Bei der Demonstration vergangenen Samstag in Wien protestierten Kurden gegen Menschenrechtsverletzungen in der Türkei.

Foto: Plankenauer

Wien – Ein paar Hundert Meter hinter dem Westbahnhof liegt ein Teil des 15. Bezirks, dem seine städteplanerische Aufhübschung größtenteils noch bevorsteht und der dementsprechend angenehm unpoliert daherkommt. Ganz in der Nähe des aufstrebenden Schwendermarkts unterhalten sich vier junge Männer und rauchen. Sie stehen vor der offenen Tür ihres Vereinslokals, des Sitzes des größten kurdischen Dachverbands in Österreich, Feykom.

Angespannte Situation

Trotz des lauen Sommerabends wird heißer Çay aus handflächengroßen Gläsern ohne Griff getrunken. Es ist halb acht am Abend, als Ruken Eraslan und Şilan Kaya von einer Sitzung kommen. Sie wirken ein bisschen erschöpft, aber gleichzeitig angespannt. Die Ereignisse der vergangenen Wochen und Monate tragen nicht gerade dazu bei, gelassener zu werden.
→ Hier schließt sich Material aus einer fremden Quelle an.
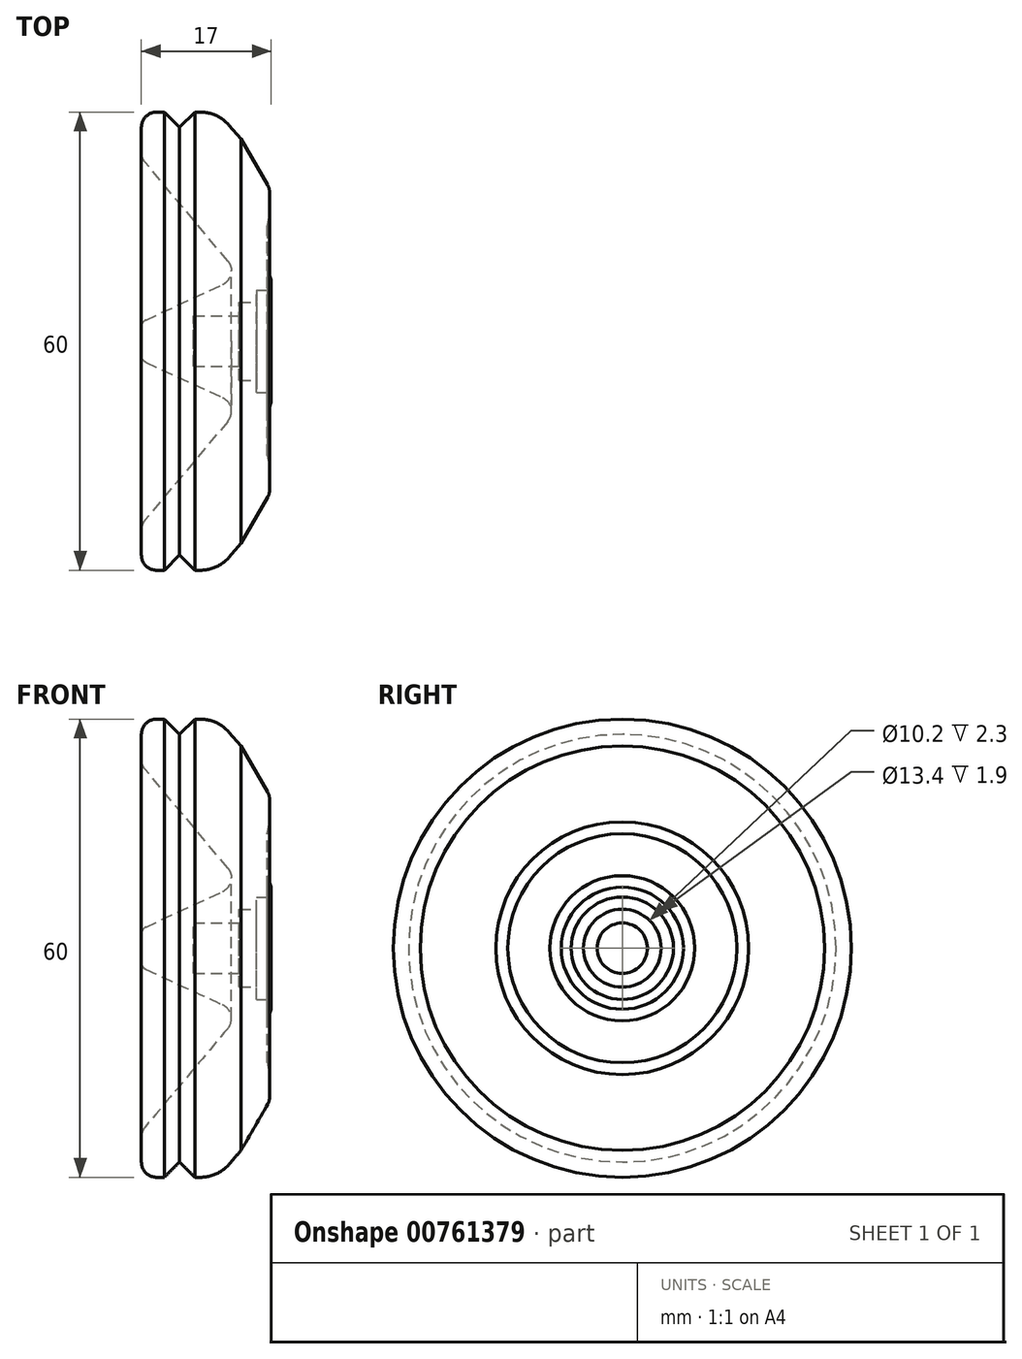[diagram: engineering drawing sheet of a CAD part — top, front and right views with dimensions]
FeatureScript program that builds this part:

Die beiden Frauen sind Mitglieder im Vorstand von Feykom, einem dezidiert linken Verein.

Ungefähr 100.000 Kurden leben in Österreich, gut 5000 von ihnen sind bei diesem Verband organisiert. Den größten Teil bilden diejenigen mit Wurzeln in der Türkei. Für die Tatsache, dass sie sich nach wie vor zu PKK-Führer Abdullah Öcalan bekennen, werden sie von ihren politischen Gegnern immer wieder stark kritisiert. In letzter Zeit ist das Klima rauer geworden, auch in Österreich. Die aktuellen Entwicklungen in der Türkei haben Einfluss auf die Diaspora hierzulande.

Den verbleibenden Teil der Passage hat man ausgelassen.